A Chicago cop is out to avenge his nephew’s murder in this “masterly creation” that puts the Edgar Award–winning author in “the Parker/Paretsky league” (Chicago Tribune).
When you’re a sixty-two-year-old cop with bad knees, most days feel pretty long. But the longest day of Abe Lieberman’s life begins just after midnight when he learns his nephew David has been shot dead and David’s pregnant wife has been gravely injured by two gunmen trying to rob the couple. Now Carol is barely clinging to life, and it’s up to Lieberman to track down the killers.
With the help of his partner, the troubled alcoholic Bill Hanrahan, Lieberman will turn the city upside down to find the men who stole his nephew’s bright future. But as they step out into the howling Chicago wind, it’s clear both partners will need to fight to survive the day that started out terrible and is about to get a lot worse.
This day in the life of two veteran Chicago cops is “beautifully rendered . . . Kaminsky is extraordinarily attuned to the domestic minutiae of his detectives’ lives” (The New York Times Book Review).

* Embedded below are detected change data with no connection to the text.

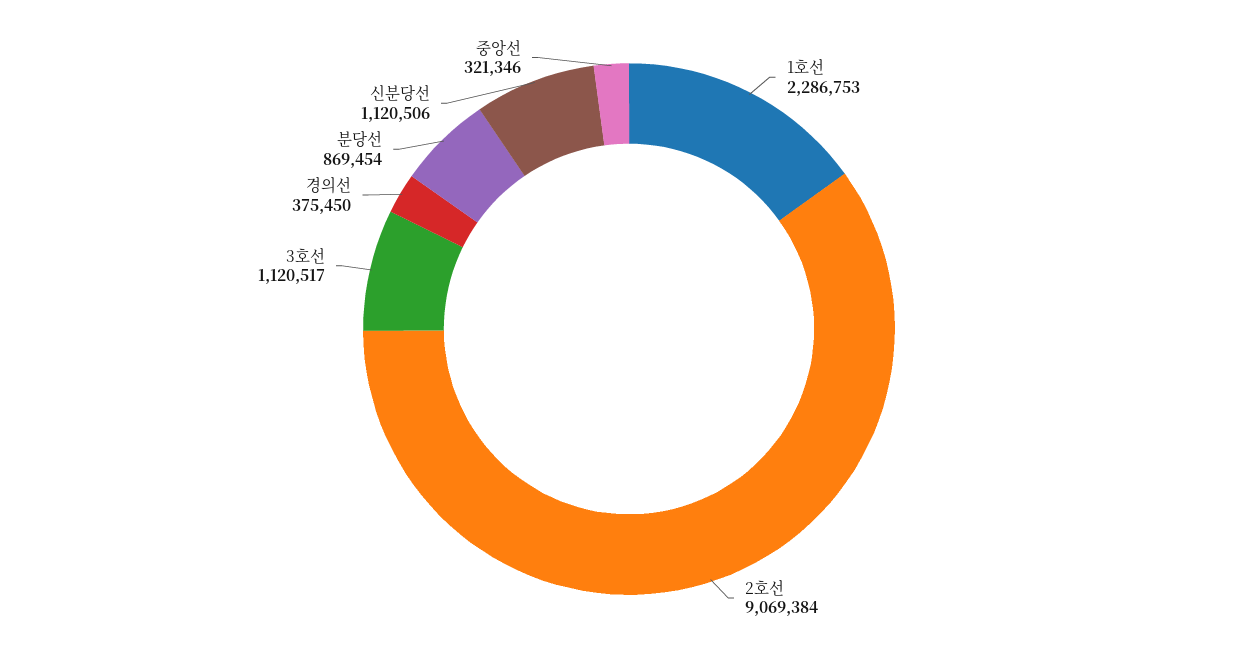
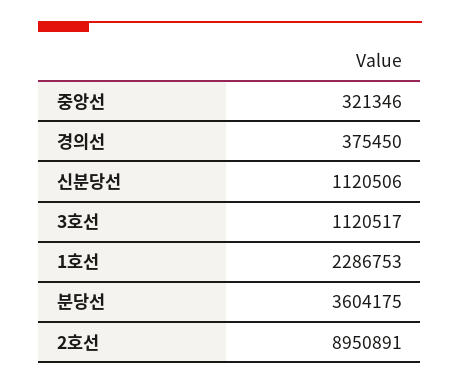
  {
    "1호선": 2286753,
-   "2호선": 9069384,
+   "2호선": 8950891,
    "3호선": 1120517,
    "경의선": 375450,
-   "분당선": 869454,
+   "분당선": 3604175,
    "신분당선": 1120506,
    "중앙선": 321346
  }

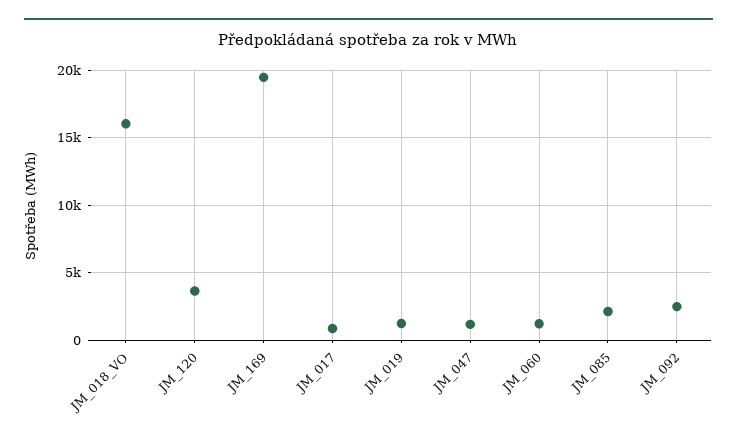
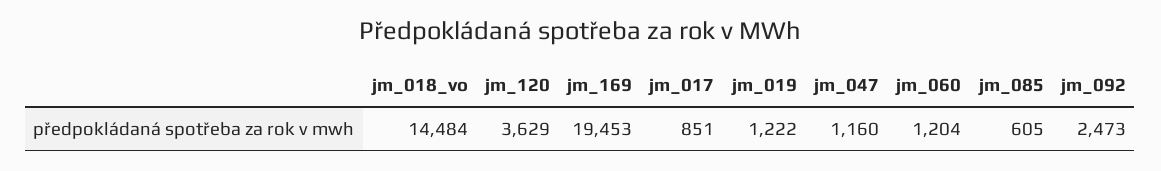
  {
-   "JM_018_VO": 16000,
+   "JM_018_VO": 14484,
    "JM_120": 3629,
    "JM_169": 19453,
    "JM_017": 851,
    "JM_019": 1222,
    "JM_047": 1160,
    "JM_060": 1204,
-   "JM_085": 2000,
+   "JM_085": 605,
    "JM_092": 2473
  }

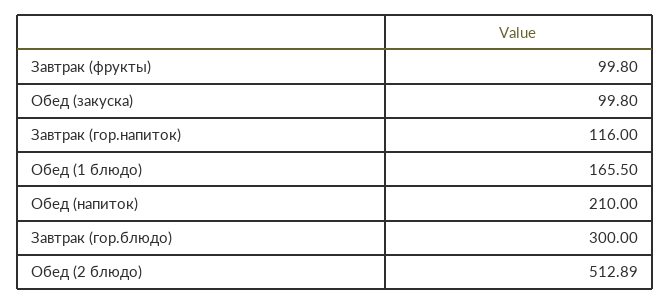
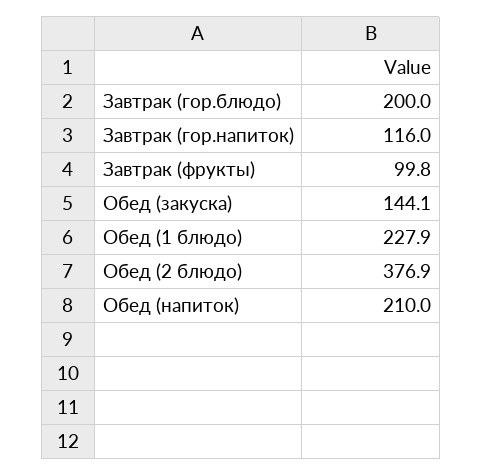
  {
    "Завтрак (фрукты)": 99.8,
-   "Обед (закуска)": 99.8,
+   "Обед (закуска)": 144.1,
    "Завтрак (гор.напиток)": 116,
-   "Обед (1 блюдо)": 165.5,
+   "Обед (1 блюдо)": 227.9,
    "Обед (напиток)": 210,
-   "Завтрак (гор.блюдо)": 300,
+   "Завтрак (гор.блюдо)": 200,
-   "Обед (2 блюдо)": 512.89
+   "Обед (2 блюдо)": 376.9
  }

Kaminsky may be best known for his Toby Peters series, most recently The Melting Clock , set in 1940's L.A., but this third outing for Chicago homicide detective Abe Lieberman (after Lieb erman's Choice ) firmly establishes the characters and setting of this present-day series as well. Lieberman's nephew, David, and David's pregnant wife are shot in a late night mugging. David dies; his wife and unborn child survive, barely. Lieberman gets the case and in the following 24 hours deals with the grief of his brother and sister-in-law, the aftereffects of the collapse of his daughter's marriage, the desperate deal he cuts with a violent drug-dealer called El Perro to catch the killers and the busting of two con artists. Lieberman's partner, Bill Hanrahan, copes with his own alcoholism, ambivalent feelings for his runaway wife, his Chinese-American lover and murderous Frankie Kraylaw, whose abused wife and son he has been sheltering. Lieberman uncovers a final nasty secret about the murder as he and Hanrahan are involved in separate violent conclusions. Kaminsky masterfully limns his colorful characters, none more finely than 62-year-old Abe: smart, weary and loving, with a sorrowful, wise appreciation for life's absurdities and gifts.